Jason Michael (@Jeggit) February 17, 2019
Kekistan is a fictitious republic invented by the Alt-Right in the United States. “Kekistanis” are white supremacists and white nationalists who hide behind online memes and “jokes” to take swipes at minorities by hijacking their rights-based language in support of the “Kek Republic” and the “Kekistani minority.” The flag of Kekistan is a white circle mounted on a black cross fringed with white and black on a green field with a series of black Ks at the centre of the central disc forming a cross. In appearance it bears a striking resemblance to the Kreigsfahne – the battle flag – of Hitler’s Third Reich.
The meaning of national flags – especially the union jack and the cross of St George – is context dependent, sure. But the presence of this neo-Nazi emblem in the mix leaves us in little doubt of the meaning of this yellow vests pro-Brexit movement in the UK. The hi-vis vest has become the de facto uniform of the racist far-right, and, when it comes to uniforms, the far-right has form in Europe. It was Roger Anderson, a Scottish independence activist, who explained this connection between the far-right yellow vests and the European fascist movements of the 1920s and 30s on Twitter. Through the Great Depression, another period of economic misery, the fascists of Italy adopted the black shirt. In Weimar Germany the National Socialists donned the brown shirt. In Ireland the far-right ACA (now Fine Gael) opted for the blue shirt. In England – as always, lacking in originality – the British Union of Fascists went with the black shirt.
Brexit's Yellow Vests, German Brown Shirts, Italian Black Shirts, and British Fascists. Can you see the connection?… twitter.com/i/web/status/1…—
Jason Michael (@Jeggit) February 17, 2019
All of these far-right movements started on the street, the politics of violence and thuggery, derided and ridiculed by the centre, the left, and the middle class. Like the yellow vests in London today, they were not taken seriously. They were brutish, unsophisticated, and inarticulate. What they had was their ability to make a scene and a noise. It was not until they were pulled into shape by either a far-right political party or a charismatic leader that they started to become a threat. They found exactly this in both Italy and Germany and so became the advance guard of Europe’s age of totalitarianism and barbaric despotism. The United Kingdom, like Weimar Germany and pre-Mussolini Italy is in an advanced state of political disarray and there is no shortage of bitter and xenophobic charismatic leaders and far-right political parties waiting in the wings to take in these thugs.

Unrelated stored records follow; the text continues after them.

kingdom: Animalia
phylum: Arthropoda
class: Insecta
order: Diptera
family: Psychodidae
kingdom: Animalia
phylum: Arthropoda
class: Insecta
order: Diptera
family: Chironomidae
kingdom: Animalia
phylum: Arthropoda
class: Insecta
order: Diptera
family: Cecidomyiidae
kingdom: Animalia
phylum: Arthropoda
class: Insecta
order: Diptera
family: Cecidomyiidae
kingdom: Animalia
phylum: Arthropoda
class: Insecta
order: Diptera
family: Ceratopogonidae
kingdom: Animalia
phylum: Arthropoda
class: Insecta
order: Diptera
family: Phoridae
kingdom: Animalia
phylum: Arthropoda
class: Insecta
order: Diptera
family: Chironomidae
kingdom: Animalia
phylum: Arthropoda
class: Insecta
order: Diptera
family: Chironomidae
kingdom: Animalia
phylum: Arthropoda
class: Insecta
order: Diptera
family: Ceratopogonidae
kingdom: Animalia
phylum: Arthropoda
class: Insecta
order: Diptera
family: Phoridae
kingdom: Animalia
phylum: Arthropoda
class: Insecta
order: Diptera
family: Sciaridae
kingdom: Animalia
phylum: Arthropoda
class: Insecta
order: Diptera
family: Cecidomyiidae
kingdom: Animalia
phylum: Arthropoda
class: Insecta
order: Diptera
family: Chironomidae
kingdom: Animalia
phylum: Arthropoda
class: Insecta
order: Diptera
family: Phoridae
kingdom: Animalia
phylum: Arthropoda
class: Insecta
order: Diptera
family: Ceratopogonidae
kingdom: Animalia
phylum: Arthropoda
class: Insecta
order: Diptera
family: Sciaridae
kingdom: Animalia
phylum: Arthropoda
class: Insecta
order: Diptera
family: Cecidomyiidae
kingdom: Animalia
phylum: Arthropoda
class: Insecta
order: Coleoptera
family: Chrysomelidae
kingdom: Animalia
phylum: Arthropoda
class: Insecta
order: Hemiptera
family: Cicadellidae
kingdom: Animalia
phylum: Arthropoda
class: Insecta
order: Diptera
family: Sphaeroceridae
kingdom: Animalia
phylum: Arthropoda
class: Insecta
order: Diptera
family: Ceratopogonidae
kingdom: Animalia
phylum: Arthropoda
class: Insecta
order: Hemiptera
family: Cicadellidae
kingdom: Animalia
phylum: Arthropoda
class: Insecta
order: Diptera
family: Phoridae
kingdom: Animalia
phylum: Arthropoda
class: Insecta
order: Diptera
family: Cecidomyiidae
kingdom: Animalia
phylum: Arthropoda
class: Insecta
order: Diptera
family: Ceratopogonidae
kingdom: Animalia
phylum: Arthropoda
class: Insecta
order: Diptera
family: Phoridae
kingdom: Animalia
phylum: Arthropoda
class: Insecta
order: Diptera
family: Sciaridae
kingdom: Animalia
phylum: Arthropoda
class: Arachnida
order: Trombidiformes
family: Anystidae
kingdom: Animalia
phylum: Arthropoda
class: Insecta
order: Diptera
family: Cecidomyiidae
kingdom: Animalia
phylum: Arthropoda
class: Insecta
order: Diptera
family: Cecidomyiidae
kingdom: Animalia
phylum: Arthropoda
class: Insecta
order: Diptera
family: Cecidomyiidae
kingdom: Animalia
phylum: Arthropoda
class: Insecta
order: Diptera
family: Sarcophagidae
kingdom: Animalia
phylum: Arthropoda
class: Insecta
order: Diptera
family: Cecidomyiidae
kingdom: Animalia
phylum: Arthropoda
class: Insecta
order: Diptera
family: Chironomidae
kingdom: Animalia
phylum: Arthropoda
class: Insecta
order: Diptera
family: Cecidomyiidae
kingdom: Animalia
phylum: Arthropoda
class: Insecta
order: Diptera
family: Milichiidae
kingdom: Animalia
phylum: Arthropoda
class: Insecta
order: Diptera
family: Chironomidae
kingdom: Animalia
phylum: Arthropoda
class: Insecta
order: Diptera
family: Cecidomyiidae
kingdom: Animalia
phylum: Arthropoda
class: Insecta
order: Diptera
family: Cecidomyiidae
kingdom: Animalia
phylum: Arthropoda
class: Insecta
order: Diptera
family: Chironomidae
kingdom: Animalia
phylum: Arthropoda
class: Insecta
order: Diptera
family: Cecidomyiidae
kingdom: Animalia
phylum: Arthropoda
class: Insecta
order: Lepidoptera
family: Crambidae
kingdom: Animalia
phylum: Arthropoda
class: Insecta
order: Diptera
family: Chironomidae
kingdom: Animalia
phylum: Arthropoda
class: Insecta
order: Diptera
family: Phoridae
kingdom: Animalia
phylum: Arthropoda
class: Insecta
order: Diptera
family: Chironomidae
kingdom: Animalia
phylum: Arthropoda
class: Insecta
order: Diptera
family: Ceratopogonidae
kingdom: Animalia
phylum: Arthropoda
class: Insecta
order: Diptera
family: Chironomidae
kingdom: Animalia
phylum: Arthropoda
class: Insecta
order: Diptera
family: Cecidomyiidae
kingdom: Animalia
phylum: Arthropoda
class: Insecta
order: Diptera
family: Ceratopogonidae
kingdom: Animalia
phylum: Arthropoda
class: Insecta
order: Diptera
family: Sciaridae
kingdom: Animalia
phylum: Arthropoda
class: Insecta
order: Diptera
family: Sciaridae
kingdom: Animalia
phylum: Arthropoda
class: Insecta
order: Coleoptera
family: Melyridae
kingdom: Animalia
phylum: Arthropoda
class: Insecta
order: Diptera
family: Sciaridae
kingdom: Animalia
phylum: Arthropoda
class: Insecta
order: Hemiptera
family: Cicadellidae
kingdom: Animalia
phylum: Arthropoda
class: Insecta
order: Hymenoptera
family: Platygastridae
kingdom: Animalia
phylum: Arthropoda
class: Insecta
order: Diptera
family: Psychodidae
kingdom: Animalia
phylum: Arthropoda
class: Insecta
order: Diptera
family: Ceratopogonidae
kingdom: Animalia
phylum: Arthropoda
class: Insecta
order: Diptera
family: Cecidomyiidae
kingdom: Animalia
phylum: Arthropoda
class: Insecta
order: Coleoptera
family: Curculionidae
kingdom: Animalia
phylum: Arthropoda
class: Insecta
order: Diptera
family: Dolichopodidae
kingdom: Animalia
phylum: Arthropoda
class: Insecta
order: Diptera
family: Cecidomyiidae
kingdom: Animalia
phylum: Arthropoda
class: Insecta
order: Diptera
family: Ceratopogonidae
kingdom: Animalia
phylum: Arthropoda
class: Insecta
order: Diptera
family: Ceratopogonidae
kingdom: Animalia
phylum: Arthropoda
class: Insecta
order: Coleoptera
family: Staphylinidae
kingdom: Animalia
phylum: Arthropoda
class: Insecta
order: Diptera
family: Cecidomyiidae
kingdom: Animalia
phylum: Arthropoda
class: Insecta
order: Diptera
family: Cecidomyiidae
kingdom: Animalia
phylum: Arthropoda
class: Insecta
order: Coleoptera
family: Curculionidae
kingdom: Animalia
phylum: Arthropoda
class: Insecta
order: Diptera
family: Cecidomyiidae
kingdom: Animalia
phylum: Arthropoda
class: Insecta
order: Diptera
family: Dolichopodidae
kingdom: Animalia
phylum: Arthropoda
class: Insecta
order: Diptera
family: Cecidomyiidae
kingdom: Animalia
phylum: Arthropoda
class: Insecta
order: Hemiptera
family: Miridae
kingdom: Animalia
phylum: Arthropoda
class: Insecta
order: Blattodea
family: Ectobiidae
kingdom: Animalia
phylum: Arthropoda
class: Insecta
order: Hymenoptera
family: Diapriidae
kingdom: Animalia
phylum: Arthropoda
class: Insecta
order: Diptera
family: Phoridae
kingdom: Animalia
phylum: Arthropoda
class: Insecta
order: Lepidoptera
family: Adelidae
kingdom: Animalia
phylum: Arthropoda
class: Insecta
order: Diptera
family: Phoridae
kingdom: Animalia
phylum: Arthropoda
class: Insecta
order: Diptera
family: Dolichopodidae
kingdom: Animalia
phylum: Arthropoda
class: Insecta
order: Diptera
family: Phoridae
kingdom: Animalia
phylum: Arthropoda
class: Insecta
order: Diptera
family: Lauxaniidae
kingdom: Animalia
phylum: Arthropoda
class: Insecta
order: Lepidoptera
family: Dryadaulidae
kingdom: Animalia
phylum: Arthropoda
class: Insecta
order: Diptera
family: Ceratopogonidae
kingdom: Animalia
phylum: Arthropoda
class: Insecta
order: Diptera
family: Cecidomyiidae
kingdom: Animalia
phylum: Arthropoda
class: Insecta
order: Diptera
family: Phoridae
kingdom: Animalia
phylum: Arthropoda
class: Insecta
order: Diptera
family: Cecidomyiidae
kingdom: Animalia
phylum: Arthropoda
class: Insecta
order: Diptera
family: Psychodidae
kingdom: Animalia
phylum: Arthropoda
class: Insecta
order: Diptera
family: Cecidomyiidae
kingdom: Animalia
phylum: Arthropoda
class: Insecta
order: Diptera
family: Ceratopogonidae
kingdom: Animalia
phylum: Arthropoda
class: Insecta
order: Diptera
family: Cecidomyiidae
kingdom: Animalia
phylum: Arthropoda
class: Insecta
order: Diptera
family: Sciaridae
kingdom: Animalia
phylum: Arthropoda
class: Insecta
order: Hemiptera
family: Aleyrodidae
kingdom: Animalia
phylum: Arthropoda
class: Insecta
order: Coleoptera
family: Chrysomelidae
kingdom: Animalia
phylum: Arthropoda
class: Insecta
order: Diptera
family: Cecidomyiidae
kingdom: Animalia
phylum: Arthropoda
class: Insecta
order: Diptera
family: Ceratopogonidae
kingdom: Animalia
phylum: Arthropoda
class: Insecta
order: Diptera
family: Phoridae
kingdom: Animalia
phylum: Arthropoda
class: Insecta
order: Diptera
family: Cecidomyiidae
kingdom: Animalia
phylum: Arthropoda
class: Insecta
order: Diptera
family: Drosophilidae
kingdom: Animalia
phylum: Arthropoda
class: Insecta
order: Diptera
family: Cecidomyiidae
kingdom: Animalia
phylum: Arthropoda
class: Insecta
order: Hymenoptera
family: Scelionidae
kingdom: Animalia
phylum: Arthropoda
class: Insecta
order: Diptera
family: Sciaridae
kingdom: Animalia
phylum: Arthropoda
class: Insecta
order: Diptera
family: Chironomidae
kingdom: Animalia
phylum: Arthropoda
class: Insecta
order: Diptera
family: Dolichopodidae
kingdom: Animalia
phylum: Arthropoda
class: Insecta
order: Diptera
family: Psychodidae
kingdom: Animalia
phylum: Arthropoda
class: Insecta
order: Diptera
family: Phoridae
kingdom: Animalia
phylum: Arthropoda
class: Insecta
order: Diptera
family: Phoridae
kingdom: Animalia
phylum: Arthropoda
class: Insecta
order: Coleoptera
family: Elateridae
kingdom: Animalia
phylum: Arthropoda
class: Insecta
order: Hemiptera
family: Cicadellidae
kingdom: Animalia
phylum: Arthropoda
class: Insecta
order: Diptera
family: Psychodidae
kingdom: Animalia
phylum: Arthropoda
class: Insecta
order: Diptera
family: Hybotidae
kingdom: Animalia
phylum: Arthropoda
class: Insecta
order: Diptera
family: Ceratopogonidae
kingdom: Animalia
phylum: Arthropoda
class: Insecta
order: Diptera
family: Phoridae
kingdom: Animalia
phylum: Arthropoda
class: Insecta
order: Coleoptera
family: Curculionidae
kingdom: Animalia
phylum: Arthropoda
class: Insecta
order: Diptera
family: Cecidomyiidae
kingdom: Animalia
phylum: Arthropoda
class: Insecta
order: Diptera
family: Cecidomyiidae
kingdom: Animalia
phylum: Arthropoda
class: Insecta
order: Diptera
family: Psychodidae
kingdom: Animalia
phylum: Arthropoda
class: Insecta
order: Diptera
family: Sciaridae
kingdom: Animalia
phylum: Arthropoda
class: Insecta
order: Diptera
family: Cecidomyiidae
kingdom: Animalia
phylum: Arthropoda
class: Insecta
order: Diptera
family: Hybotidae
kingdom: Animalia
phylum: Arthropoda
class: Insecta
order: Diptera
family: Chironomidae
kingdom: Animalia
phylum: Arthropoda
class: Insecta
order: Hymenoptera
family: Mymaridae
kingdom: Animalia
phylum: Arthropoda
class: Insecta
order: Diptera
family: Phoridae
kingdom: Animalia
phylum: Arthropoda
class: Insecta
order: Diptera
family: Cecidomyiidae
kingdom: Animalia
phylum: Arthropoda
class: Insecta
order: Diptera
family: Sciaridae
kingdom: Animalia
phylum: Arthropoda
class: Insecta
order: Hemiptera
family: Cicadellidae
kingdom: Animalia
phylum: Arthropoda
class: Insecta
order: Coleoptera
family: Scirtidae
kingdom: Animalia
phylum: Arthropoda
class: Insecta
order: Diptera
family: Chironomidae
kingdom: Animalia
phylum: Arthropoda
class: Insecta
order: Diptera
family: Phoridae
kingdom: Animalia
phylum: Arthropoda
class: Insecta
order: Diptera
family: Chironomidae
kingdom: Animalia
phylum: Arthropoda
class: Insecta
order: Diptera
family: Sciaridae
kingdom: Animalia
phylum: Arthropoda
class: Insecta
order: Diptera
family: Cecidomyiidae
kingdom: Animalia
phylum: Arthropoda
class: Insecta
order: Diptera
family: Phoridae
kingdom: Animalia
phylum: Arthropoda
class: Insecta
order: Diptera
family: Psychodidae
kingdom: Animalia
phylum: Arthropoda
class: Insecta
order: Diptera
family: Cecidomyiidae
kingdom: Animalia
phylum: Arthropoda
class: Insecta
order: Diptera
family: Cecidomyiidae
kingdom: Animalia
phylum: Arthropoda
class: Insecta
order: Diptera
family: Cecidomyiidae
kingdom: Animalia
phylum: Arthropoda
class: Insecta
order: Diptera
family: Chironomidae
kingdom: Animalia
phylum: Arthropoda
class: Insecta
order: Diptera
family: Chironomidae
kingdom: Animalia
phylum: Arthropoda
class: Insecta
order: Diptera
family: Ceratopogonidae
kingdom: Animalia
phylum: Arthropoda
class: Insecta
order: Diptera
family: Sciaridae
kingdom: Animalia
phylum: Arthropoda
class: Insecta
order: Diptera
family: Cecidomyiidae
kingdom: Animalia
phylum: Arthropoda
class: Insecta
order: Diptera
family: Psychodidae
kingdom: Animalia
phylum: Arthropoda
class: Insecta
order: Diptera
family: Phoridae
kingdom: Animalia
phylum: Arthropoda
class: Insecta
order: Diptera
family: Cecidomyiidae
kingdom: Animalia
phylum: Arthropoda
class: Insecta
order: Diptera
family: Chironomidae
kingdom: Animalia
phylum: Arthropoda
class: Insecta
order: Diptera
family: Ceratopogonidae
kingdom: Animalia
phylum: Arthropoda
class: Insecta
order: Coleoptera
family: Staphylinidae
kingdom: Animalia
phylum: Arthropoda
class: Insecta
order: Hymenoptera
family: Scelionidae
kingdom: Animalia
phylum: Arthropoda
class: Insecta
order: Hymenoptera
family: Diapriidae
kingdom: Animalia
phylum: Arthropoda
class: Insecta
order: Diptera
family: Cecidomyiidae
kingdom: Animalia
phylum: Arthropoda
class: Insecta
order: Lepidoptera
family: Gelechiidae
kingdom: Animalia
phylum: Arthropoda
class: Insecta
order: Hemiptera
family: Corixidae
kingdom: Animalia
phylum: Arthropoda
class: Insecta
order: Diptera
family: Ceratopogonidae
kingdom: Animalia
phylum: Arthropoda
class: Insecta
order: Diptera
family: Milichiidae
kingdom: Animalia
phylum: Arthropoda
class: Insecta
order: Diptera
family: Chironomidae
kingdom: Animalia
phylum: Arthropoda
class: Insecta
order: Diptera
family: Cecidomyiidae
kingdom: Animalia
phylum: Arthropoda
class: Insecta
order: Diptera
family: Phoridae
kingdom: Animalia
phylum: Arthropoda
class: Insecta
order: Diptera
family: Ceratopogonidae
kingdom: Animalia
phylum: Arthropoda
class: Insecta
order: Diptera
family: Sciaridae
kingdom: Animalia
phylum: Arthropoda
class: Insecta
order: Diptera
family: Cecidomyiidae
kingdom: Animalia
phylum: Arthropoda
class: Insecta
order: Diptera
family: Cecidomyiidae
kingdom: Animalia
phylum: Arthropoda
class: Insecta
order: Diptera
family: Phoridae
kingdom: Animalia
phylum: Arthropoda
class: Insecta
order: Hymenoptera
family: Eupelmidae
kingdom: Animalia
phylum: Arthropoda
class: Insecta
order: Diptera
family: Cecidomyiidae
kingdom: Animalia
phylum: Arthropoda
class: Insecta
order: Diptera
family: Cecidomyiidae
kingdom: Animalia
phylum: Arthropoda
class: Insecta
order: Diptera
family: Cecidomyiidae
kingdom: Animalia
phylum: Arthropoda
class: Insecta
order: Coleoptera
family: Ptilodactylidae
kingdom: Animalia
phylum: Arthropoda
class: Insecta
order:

In many respects, Brexit and all the turmoil and chaos that has brought Britain to this point has brought us full circle, right back to the revolutionary potential of the late 20s and 30s. The political left has disengaged from the politics of the street and the centre has completely come apart. The only real political strength in England today is the right and the racist far-right. Given this, the yellow vests movement – with its overt “neon-Nazi” leanings – should be a cause for serious concern. In 39 days the UK will most likely crash out of the European Union without a deal, sending social, economic, and political shock-waves over the whole of British society. Britain, frankly, does not have the political cohesion to survive this upheaval. The potential for political and state collapse has never been higher, and these are – as they have always been – the perfect conditions for fascists.